# [Data]
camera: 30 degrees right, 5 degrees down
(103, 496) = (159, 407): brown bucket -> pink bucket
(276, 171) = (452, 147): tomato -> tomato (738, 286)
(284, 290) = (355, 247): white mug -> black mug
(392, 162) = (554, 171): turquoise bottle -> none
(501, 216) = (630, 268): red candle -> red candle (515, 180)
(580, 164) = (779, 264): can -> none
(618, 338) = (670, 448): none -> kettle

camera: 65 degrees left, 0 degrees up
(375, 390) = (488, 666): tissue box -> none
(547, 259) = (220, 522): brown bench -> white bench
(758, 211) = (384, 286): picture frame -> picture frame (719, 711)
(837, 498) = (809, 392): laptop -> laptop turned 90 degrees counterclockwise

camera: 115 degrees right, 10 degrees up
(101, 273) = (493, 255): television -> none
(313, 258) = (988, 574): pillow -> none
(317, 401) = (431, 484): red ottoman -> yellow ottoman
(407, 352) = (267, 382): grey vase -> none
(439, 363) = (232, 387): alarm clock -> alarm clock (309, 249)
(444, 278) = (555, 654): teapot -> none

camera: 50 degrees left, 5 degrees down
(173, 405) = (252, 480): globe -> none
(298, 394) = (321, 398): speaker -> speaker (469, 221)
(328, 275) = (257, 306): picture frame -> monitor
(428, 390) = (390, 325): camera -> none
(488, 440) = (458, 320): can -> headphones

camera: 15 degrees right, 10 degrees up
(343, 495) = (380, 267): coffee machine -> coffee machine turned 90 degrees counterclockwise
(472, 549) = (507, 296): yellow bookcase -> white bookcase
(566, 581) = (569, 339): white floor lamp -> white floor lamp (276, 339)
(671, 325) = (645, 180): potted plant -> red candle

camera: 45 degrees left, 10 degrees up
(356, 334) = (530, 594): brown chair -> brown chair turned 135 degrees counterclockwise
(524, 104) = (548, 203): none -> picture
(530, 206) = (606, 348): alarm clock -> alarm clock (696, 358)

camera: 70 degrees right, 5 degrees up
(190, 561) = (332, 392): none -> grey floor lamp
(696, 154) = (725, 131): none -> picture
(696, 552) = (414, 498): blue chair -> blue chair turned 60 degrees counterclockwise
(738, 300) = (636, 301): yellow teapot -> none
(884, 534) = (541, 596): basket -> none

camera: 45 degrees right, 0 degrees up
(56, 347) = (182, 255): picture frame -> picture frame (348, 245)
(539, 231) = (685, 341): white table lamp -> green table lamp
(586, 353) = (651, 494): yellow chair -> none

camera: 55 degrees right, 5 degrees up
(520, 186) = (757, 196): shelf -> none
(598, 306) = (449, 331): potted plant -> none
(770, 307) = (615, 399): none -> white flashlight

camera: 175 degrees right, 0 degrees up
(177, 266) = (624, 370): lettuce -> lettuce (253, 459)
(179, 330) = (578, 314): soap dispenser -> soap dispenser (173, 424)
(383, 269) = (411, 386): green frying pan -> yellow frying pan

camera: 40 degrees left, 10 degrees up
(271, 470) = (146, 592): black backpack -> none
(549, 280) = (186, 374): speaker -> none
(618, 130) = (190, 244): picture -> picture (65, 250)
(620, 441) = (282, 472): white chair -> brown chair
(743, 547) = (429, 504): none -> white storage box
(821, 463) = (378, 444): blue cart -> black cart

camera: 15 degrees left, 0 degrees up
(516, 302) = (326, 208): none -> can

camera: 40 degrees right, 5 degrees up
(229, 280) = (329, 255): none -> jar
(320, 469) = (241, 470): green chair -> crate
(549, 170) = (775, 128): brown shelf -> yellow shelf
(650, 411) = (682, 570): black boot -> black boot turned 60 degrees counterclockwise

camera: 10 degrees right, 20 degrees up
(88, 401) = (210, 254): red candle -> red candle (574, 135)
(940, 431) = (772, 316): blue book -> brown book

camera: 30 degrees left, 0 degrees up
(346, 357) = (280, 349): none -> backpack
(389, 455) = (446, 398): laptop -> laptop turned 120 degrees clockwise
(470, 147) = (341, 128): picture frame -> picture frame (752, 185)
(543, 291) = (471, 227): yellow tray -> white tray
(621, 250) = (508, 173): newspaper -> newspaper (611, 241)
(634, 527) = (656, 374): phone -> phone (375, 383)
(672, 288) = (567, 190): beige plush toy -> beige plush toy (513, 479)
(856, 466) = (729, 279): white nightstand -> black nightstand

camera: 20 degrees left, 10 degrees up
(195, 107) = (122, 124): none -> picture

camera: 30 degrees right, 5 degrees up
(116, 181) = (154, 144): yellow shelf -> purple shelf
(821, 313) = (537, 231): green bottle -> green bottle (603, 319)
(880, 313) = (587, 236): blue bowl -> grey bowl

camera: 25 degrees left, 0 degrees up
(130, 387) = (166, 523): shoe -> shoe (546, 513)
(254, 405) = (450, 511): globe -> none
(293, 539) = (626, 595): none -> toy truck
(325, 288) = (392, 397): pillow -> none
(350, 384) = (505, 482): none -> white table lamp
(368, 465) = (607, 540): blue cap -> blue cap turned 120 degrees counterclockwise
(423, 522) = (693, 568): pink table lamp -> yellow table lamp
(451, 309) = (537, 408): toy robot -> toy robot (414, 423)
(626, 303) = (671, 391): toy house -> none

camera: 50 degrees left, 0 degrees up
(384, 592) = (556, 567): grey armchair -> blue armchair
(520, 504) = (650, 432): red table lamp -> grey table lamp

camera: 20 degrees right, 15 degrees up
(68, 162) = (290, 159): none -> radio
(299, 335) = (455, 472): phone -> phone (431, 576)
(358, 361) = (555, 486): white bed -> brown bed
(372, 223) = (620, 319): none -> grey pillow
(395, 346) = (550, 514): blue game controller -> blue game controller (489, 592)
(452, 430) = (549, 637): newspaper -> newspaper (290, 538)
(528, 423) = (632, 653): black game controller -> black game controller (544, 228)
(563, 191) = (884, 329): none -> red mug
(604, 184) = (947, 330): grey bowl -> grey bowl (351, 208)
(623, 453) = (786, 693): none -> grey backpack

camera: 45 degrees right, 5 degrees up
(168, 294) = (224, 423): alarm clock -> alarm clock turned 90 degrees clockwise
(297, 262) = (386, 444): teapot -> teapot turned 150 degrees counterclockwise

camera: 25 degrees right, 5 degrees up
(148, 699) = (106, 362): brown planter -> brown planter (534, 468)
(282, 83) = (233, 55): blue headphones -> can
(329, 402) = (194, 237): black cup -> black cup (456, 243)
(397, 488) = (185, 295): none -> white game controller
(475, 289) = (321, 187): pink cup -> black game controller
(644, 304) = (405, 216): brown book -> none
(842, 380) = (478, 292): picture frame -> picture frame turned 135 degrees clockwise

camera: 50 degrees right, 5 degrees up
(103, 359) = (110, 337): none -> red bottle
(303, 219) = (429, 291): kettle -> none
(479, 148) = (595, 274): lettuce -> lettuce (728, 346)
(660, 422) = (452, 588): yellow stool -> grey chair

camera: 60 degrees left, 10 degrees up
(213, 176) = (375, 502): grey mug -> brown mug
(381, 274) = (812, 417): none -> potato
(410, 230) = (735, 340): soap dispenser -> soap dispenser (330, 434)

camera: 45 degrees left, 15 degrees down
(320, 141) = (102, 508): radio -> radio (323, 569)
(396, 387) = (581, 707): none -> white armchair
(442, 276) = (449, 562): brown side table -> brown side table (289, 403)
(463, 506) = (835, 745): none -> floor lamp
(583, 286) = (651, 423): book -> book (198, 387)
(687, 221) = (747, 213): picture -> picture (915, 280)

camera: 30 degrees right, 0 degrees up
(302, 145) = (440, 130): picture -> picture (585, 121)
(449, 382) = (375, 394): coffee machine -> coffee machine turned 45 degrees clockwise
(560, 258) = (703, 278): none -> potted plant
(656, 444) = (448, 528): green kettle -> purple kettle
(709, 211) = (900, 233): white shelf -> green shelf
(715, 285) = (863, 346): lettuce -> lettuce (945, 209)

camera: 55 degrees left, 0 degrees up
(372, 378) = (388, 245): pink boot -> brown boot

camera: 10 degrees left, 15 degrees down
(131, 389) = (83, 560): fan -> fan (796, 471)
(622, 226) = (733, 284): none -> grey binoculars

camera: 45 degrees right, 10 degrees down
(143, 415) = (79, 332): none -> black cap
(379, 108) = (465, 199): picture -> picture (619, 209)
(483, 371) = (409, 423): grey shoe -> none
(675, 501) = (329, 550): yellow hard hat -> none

# [Exercise goal]
Go through the records above and, whenever a line includes the word "backpack", copy it.

# [Answer to the problem]
(271, 470) = (146, 592): black backpack -> none
(346, 357) = (280, 349): none -> backpack
(623, 453) = (786, 693): none -> grey backpack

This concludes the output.